Assignment:
Take the listing below and write it out again exactly, skipping any picture that it holds.

Exercise data:

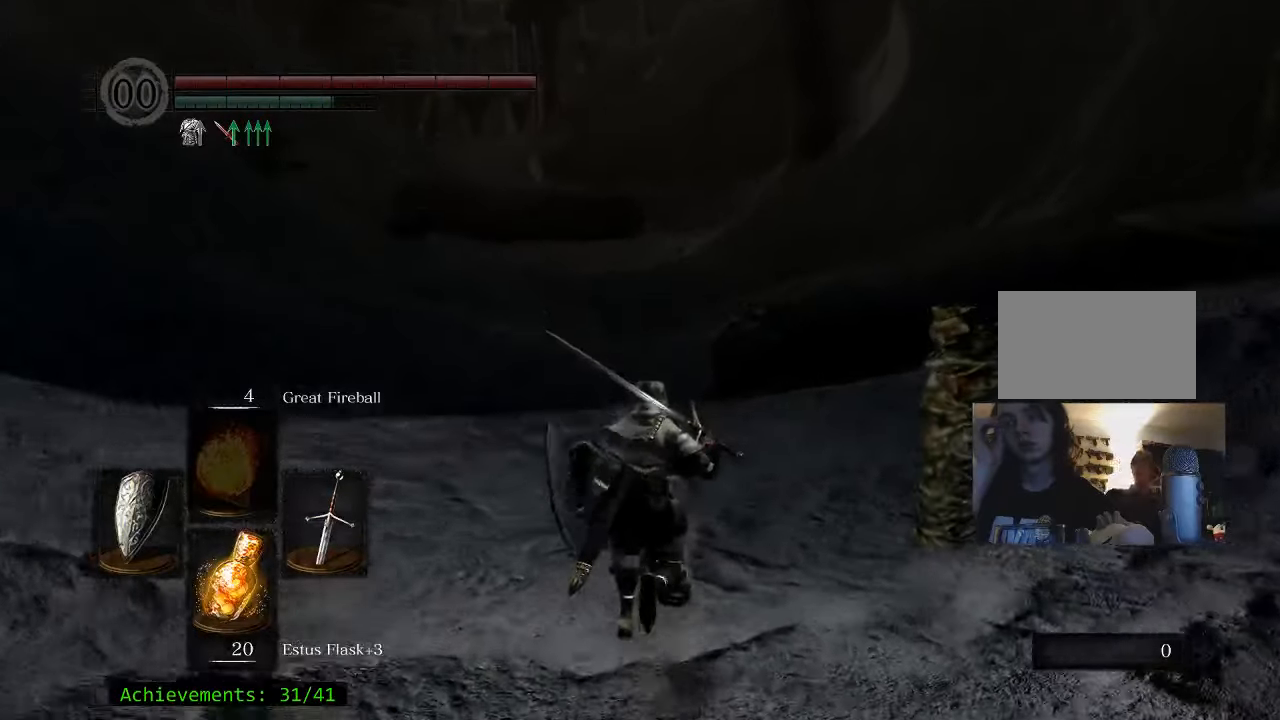
{"keys": ["space", "w"], "mouse": [], "events": []}
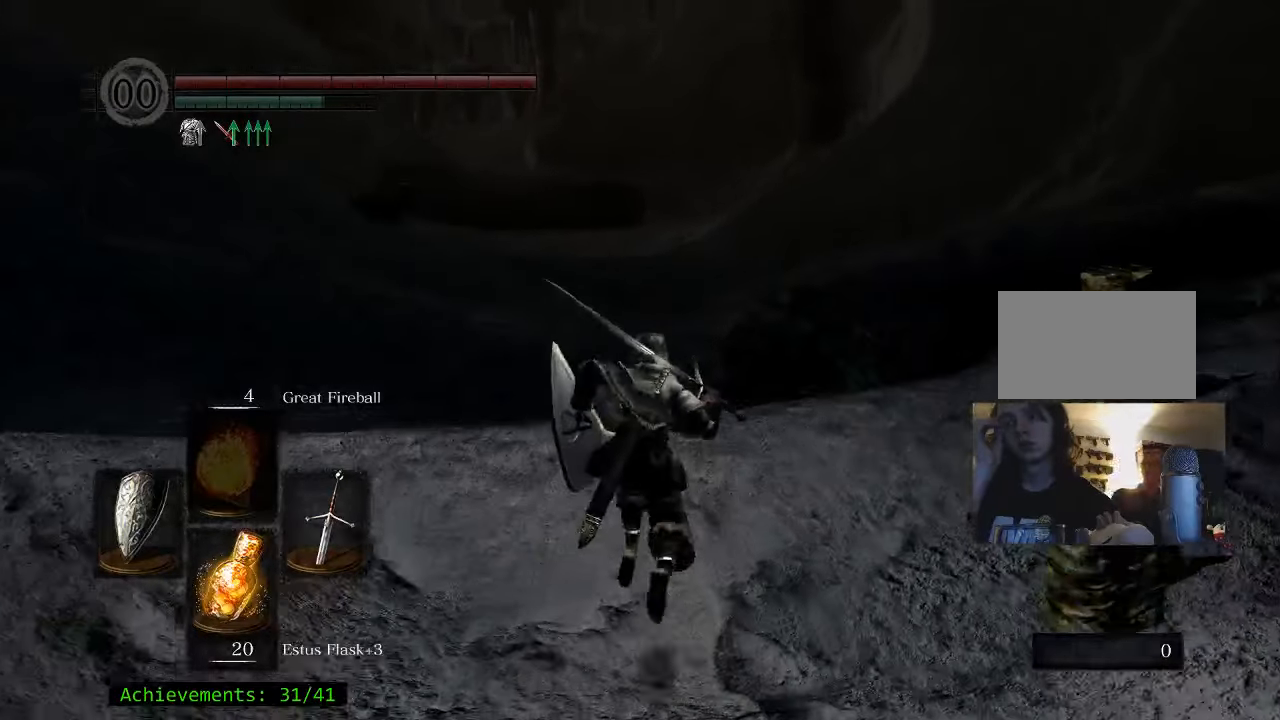
{"keys": ["space", "w"], "mouse": [], "events": []}
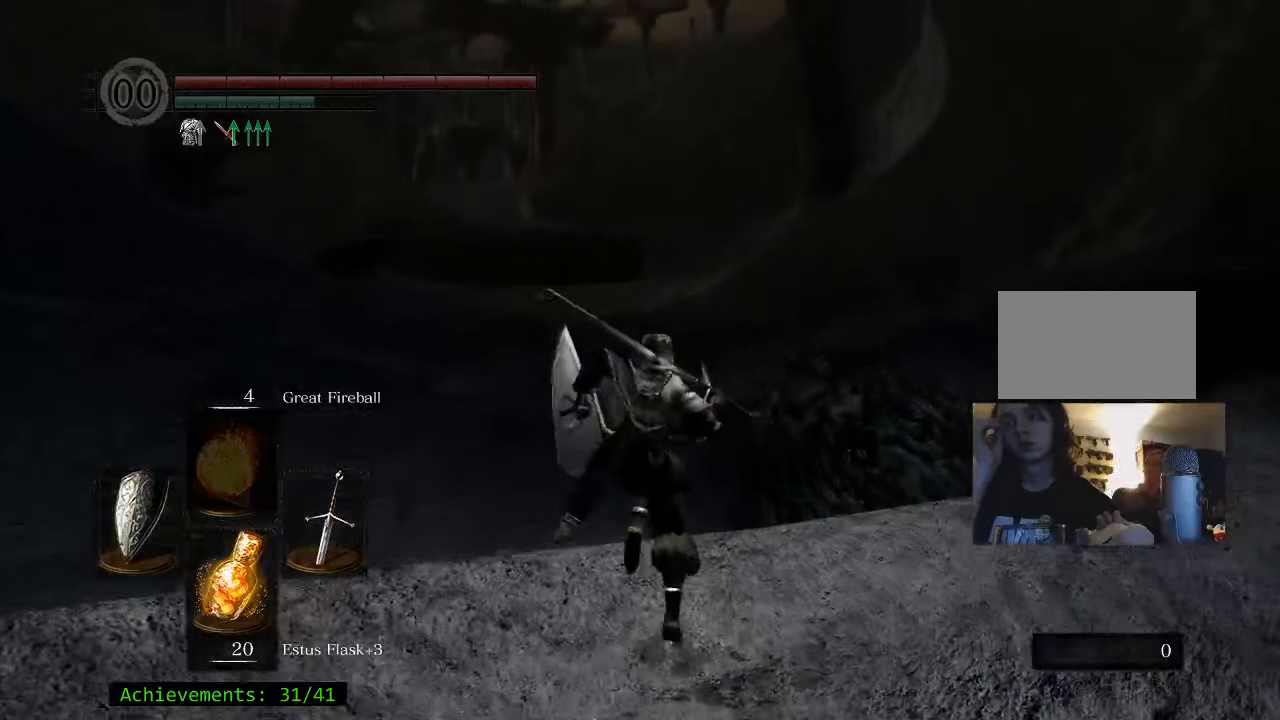
{"keys": ["space", "w"], "mouse": [], "events": []}
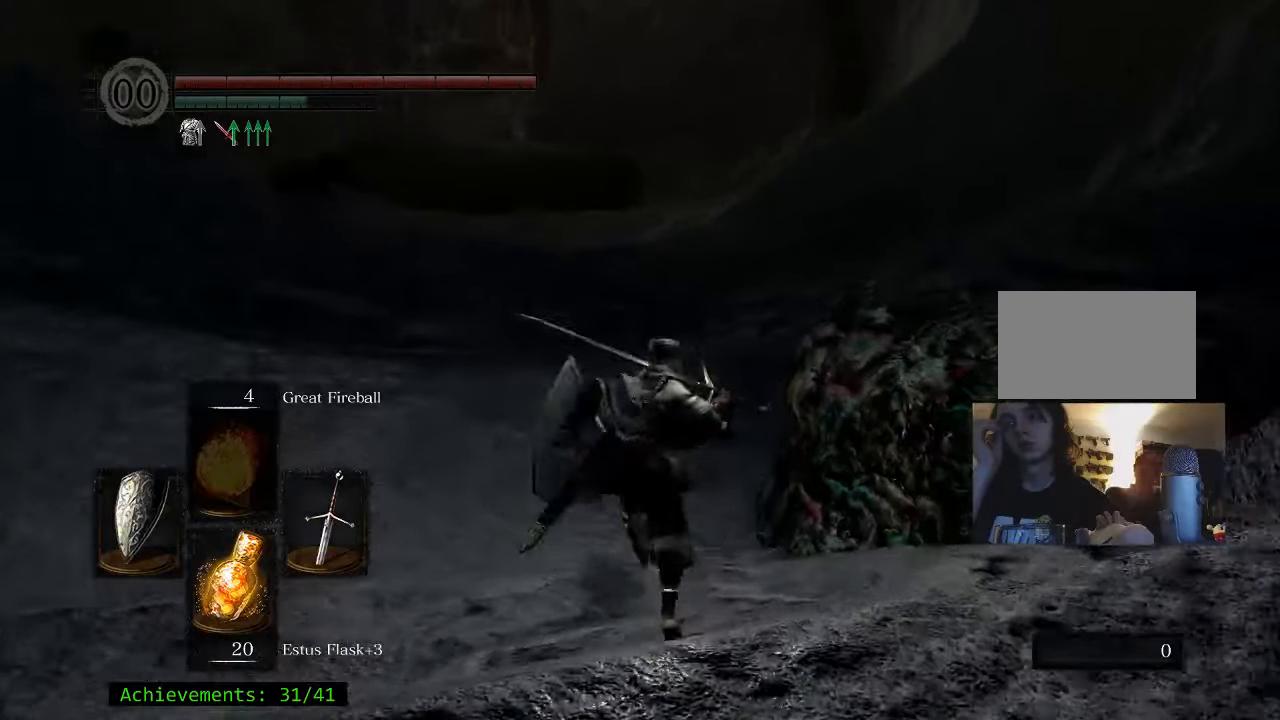
{"keys": ["space", "w"], "mouse": [], "events": []}
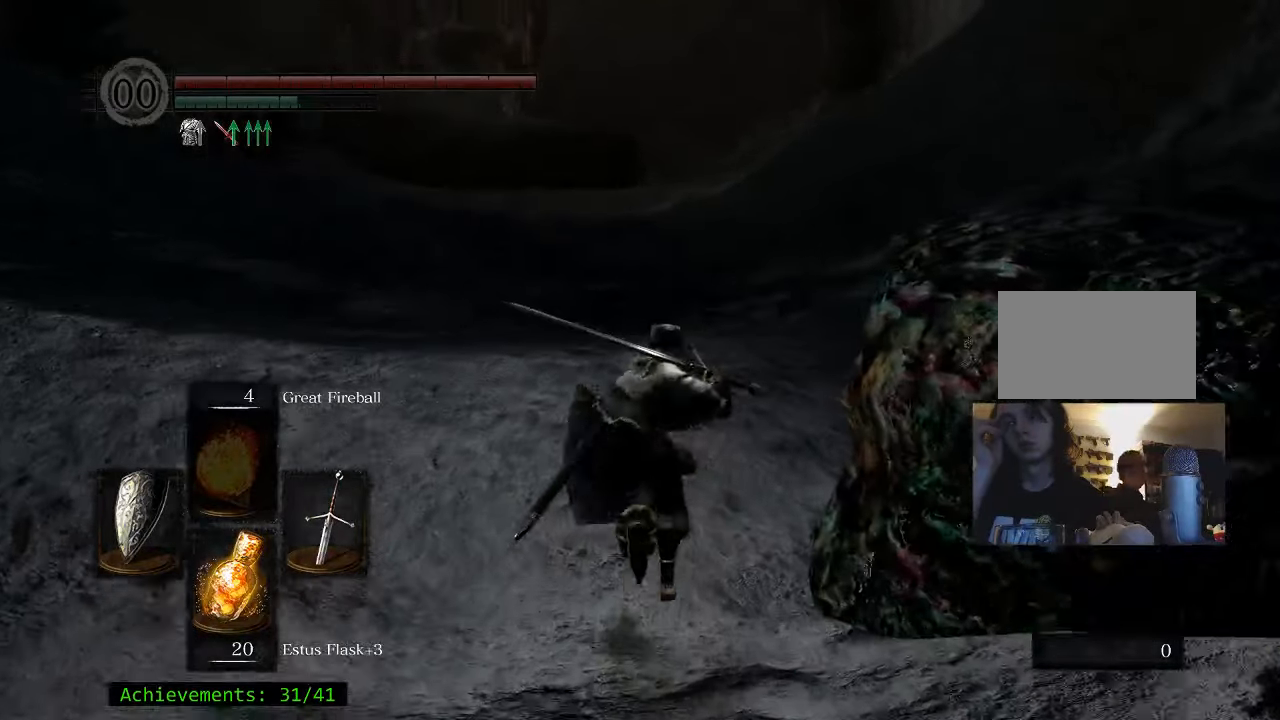
{"keys": ["space", "w"], "mouse": [], "events": []}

Written response:
{"keys": ["space", "w"], "mouse": [], "events": []}
{"keys": ["space", "w"], "mouse": [], "events": []}
{"keys": ["space", "w"], "mouse": [], "events": []}
{"keys": ["space", "w"], "mouse": [], "events": []}
{"keys": ["space", "w"], "mouse": [], "events": []}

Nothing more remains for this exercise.